Souvenons-nous ici de la page des Evangiles qui rapporte un enseignement de Jésus dans la synagogue de Nazareth où il avait grandi. Au milieu de ses frères, il lui avait été si difficile de se faire entendre qu’il avait conclu : «  un prophète n’est méprisé que dans sa patrie, dans sa maison. » Et les Evangiles de conclure : là, il ne fit pas beaucoup de miracles, parce qu’ils ne croyaient pas. » (Cf. Mt 13, 53-58) La conséquence de la fermeture à la voix de Jésus le prophète a été presque automatique : à cet endroit-là, il ne fit pas beaucoup de miracles.

Ce qui est ainsi affirmé, se comprendra sans doute mieux si nous essayons de l’adapter à nos différents milieux de vie. Dans le contexte de formation qui est le nôtre par exemple, un formateur sera plus disposé à donner le meilleur au sujet en formation qui se montre réceptif. Envers celui qui ne se montre pas réceptif, il sera, parallèlement moins disposé à agir ainsi, faisant peu de miracles à cet endroit-là, c’est-à-dire en la personne du sujet non ou peu réceptif.

Parfois, vous pouvez avoir l’impression qu’un formateur ne vous aime pas. Vous lui avez peut-être fait une demande à laquelle il s’est opposé alors qu’il a accédé à la même demande venant d’un de vos camarades. Avant de conclure, il ne m’aime pas ou il est injuste, demandez-vous quel degré de réceptivité vous manifestez à la formation qu’il s’efforce de vous donner.

La chose vaut également à l’intérieur de nos familles. Pourquoi papa ou maman accède facilement aux demandes de tel frère ou de telle sœur précisément et se montre souvent fermé à mes demandes à moi ? Avant de conclure ‘’papa ou maman ne m’aime pas’’ ou avant de chercher d’autres raisons, demandons-nous quel est notre degré de réceptivité face à l’éducation donnée par papa ou par maman.
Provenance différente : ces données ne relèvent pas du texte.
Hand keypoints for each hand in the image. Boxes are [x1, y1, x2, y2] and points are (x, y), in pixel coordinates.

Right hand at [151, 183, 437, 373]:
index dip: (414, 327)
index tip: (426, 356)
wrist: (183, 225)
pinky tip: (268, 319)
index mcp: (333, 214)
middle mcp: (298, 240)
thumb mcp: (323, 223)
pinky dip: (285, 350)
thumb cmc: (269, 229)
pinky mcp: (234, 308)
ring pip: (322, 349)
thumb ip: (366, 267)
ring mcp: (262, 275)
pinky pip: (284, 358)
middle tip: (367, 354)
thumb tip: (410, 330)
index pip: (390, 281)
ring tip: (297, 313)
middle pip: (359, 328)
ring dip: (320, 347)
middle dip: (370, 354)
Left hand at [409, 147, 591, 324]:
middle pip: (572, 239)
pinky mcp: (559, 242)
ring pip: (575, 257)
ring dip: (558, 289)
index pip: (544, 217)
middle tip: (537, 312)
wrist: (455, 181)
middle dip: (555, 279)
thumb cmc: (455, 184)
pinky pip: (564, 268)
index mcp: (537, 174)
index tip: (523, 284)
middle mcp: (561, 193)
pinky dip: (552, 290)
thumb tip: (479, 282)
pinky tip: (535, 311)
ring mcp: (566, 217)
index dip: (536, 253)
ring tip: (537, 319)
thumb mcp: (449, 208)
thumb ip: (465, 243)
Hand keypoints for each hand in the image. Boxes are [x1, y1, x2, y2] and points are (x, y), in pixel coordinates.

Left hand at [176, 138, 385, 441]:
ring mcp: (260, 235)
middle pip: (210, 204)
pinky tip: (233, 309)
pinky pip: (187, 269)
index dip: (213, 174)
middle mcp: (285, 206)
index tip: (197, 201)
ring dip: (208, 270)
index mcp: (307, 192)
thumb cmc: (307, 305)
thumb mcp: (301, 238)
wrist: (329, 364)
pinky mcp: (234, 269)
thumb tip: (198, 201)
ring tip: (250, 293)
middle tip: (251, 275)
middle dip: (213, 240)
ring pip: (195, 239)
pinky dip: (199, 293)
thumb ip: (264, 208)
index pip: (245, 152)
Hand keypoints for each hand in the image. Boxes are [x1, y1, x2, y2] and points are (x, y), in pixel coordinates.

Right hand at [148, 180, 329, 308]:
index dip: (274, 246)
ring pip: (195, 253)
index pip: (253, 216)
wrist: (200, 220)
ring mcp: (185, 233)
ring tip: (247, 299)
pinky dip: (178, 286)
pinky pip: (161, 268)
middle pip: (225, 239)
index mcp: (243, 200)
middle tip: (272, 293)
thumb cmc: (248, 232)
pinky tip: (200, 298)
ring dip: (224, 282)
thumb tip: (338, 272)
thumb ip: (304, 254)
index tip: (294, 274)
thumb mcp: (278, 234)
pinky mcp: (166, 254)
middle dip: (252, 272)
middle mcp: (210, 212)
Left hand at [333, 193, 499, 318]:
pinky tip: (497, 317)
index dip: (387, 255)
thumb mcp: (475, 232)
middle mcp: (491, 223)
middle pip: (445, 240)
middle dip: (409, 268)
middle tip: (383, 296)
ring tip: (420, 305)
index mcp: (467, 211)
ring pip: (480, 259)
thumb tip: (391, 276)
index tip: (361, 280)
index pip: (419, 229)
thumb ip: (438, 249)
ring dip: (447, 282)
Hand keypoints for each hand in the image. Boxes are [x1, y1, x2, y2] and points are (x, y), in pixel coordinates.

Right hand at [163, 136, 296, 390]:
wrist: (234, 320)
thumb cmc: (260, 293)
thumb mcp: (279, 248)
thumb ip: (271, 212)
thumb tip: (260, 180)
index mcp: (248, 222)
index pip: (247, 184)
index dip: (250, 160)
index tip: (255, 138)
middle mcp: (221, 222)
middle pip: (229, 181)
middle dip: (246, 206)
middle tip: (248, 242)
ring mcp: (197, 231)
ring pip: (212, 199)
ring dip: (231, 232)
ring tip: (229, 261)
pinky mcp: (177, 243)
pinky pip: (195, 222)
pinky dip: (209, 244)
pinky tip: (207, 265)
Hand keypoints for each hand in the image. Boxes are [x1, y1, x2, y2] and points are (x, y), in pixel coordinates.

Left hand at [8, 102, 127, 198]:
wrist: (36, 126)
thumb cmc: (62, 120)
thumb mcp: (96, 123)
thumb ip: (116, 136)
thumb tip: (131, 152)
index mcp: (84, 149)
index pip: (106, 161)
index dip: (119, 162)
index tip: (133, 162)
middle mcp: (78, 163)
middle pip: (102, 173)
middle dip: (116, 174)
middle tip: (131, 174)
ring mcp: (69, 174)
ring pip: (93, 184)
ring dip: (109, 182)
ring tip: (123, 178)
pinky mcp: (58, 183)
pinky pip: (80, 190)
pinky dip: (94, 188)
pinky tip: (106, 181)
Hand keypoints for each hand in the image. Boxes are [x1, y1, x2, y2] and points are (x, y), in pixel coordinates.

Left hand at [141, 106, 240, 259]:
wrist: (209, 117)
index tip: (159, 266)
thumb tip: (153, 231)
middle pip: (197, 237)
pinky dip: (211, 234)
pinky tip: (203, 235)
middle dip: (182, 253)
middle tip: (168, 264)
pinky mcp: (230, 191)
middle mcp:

‘’Mon mari ne m’aime pas ou ma femme ne m’aime pas’’ ; avant d’arriver à une telle conclusion ou de chercher d’autres raisons, demandons-nous d’abord quel est notre degré de réceptivité face à l’amour qu’il (elle) nous a, sans doute manifesté par le passé.
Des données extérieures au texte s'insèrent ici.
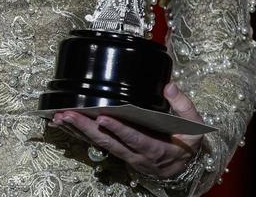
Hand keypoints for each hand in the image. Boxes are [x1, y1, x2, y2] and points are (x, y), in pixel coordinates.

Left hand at [51, 82, 205, 179]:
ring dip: (79, 131)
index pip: (134, 138)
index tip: (103, 117)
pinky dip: (82, 134)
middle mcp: (137, 155)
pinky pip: (99, 144)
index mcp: (156, 149)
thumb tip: (170, 87)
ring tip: (60, 117)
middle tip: (68, 115)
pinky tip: (68, 124)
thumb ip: (184, 106)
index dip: (118, 129)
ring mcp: (127, 156)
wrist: (184, 168)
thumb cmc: (188, 144)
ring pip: (100, 143)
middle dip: (86, 128)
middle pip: (109, 142)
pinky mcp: (120, 153)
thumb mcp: (194, 128)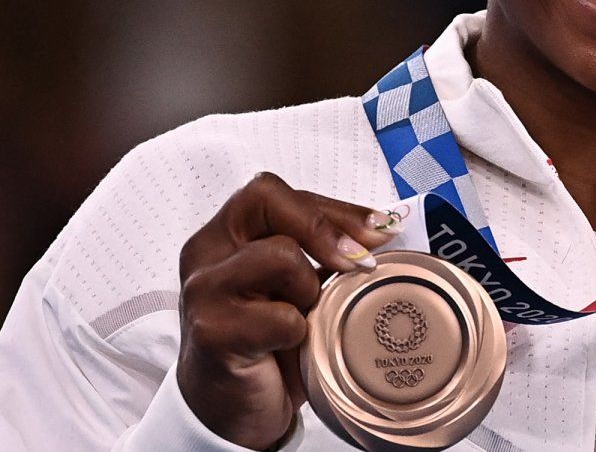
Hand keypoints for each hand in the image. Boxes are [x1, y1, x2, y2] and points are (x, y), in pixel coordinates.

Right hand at [176, 172, 401, 449]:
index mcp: (225, 233)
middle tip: (362, 262)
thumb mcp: (296, 285)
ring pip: (280, 255)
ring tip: (303, 316)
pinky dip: (299, 331)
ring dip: (309, 288)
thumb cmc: (269, 340)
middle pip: (268, 201)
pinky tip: (291, 345)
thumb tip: (387, 226)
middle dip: (326, 230)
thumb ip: (324, 252)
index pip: (273, 192)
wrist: (231, 410)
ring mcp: (203, 290)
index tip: (378, 230)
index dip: (331, 207)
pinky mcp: (211, 331)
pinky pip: (280, 315)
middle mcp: (205, 252)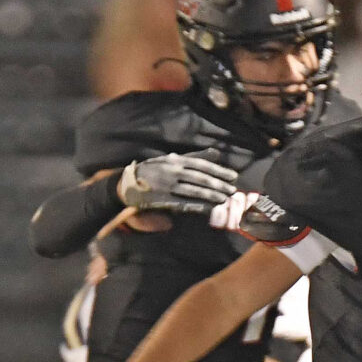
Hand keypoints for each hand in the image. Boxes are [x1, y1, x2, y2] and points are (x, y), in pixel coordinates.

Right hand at [118, 149, 237, 214]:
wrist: (129, 181)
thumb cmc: (156, 168)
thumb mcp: (173, 158)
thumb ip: (196, 157)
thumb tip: (216, 153)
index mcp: (176, 160)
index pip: (201, 165)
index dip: (218, 170)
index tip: (233, 176)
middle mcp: (172, 171)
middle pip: (199, 178)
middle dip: (217, 184)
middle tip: (232, 190)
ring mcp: (166, 186)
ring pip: (192, 191)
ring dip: (209, 196)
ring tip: (223, 199)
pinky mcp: (161, 199)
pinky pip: (181, 203)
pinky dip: (195, 205)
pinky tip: (206, 208)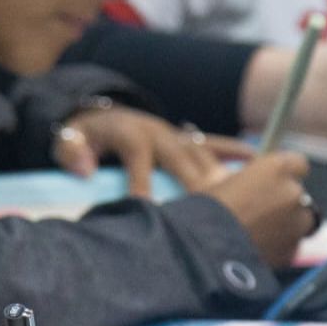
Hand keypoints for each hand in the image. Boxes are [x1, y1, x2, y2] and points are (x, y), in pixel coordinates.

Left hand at [54, 104, 246, 196]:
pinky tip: (258, 164)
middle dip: (195, 185)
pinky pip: (217, 143)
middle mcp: (159, 132)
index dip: (141, 183)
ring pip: (204, 155)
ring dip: (221, 177)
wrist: (103, 113)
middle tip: (208, 213)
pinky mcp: (189, 138)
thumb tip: (84, 170)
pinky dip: (236, 152)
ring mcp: (178, 135)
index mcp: (130, 133)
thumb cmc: (86, 136)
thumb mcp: (68, 139)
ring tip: (240, 204)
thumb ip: (71, 151)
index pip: (138, 157)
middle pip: (181, 158)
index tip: (146, 211)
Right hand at [202, 151, 314, 268]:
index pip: (298, 164)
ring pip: (298, 222)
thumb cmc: (206, 209)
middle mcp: (293, 193)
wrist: (204, 247)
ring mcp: (296, 224)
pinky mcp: (291, 251)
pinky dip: (278, 247)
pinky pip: (289, 246)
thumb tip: (257, 183)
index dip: (286, 174)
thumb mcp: (222, 179)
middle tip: (258, 211)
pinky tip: (256, 248)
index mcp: (277, 168)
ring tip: (256, 233)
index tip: (274, 182)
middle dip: (284, 202)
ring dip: (285, 225)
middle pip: (299, 195)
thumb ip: (251, 177)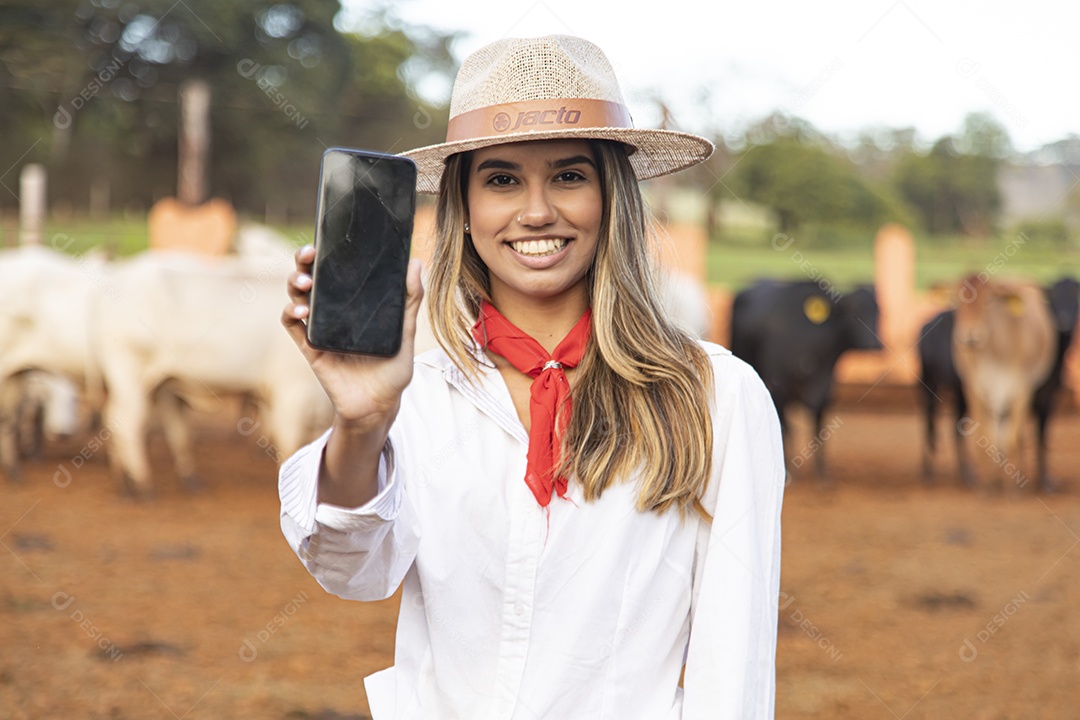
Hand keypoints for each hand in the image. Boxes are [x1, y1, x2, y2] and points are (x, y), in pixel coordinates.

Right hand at [281, 245, 423, 431]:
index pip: (337, 271)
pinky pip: (292, 325)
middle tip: (310, 253)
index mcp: (354, 303)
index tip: (329, 239)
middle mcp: (334, 311)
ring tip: (306, 283)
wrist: (378, 406)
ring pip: (297, 296)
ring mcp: (320, 327)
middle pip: (312, 277)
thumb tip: (415, 263)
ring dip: (295, 283)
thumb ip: (409, 301)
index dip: (328, 252)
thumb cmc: (392, 370)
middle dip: (304, 260)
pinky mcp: (310, 346)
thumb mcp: (406, 333)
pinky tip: (301, 311)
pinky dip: (290, 312)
En restant dans la logique des prémisses tirées de la première lecture de ce jour, à savoir que chacun est un prophète pour l’autre, un prophète qu’il doit considérer comme tel et écouter, il serait superflu de préciser que les exemples donnés plus haut ne sont pas unidirectionnels : ce qui vaut dans la relation du formateur au formé ou du parent à l’enfant, vaut également dans la relation du formé au formateur ou de l’enfant au parent.
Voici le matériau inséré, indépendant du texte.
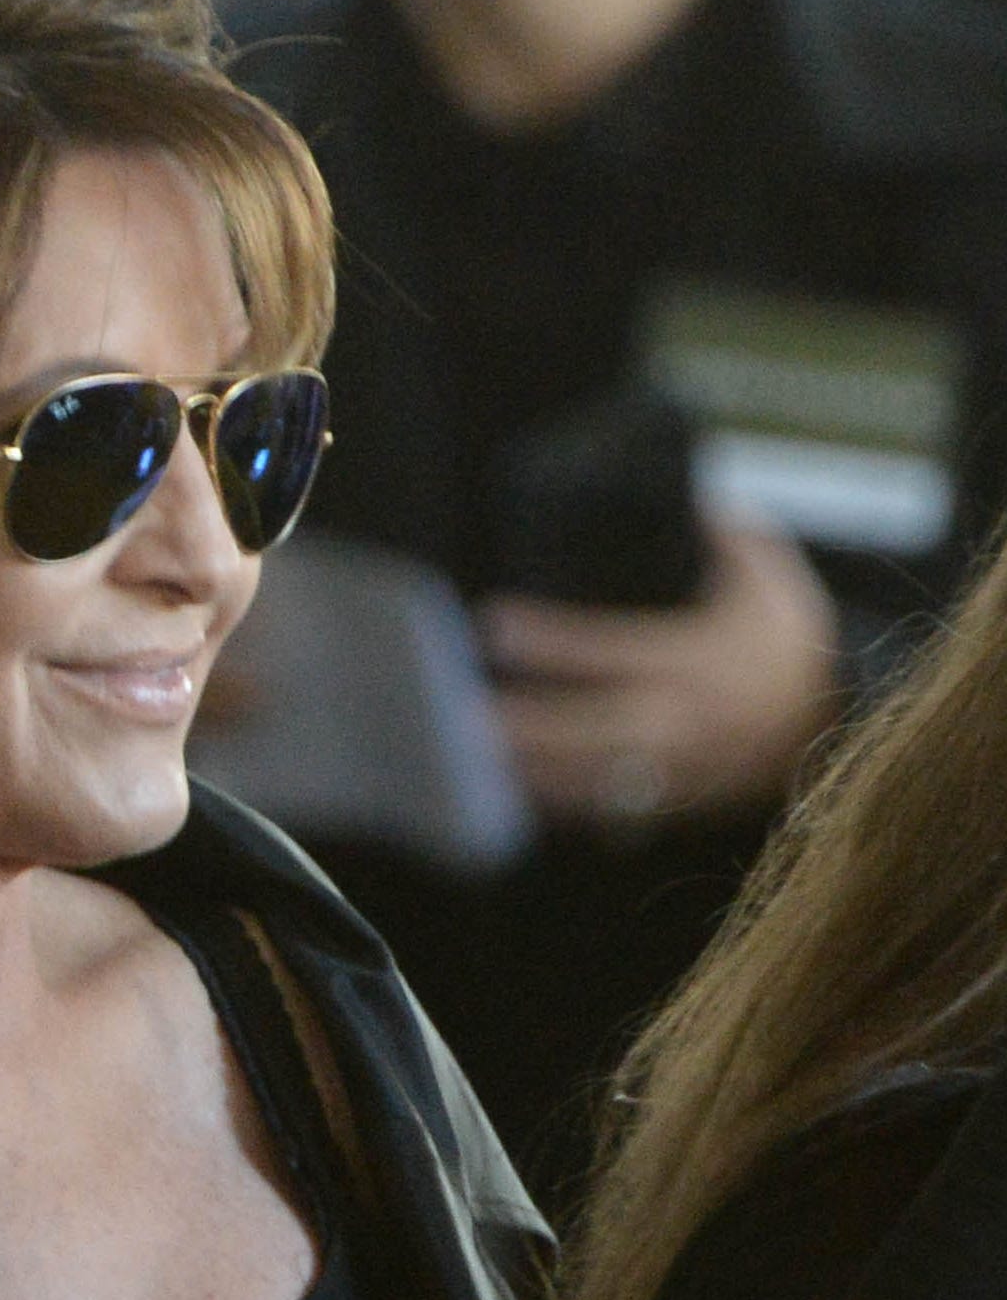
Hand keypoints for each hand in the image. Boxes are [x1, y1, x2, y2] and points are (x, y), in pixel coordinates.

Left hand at [480, 523, 839, 827]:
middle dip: (527, 726)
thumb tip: (680, 488)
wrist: (841, 712)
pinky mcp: (679, 799)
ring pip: (594, 779)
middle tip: (459, 712)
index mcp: (700, 658)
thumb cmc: (787, 631)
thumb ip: (720, 529)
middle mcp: (688, 719)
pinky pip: (609, 811)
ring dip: (529, 771)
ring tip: (465, 755)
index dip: (550, 639)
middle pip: (592, 731)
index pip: (612, 648)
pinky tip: (505, 791)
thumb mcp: (765, 570)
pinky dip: (558, 805)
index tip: (494, 623)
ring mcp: (682, 768)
Rien de ceci ne doit cependant être arbitraire car comme nous l’enseigne la première lecture que nous sommes à méditer : «  Un prophète qui oserait dire en mon nom une parole que je ne lui aurais pas prescrite, ce prophète-là mourra. » Si nous sommes tous des prophètes suscités par Dieu au milieu de nos frères, nous n’avons pas le droit de dire n’importe quoi au risque de nous condamner nous-mêmes. Si ce que nous disons n’est pas conforme à ce que Dieu veut, alors taisons-nous.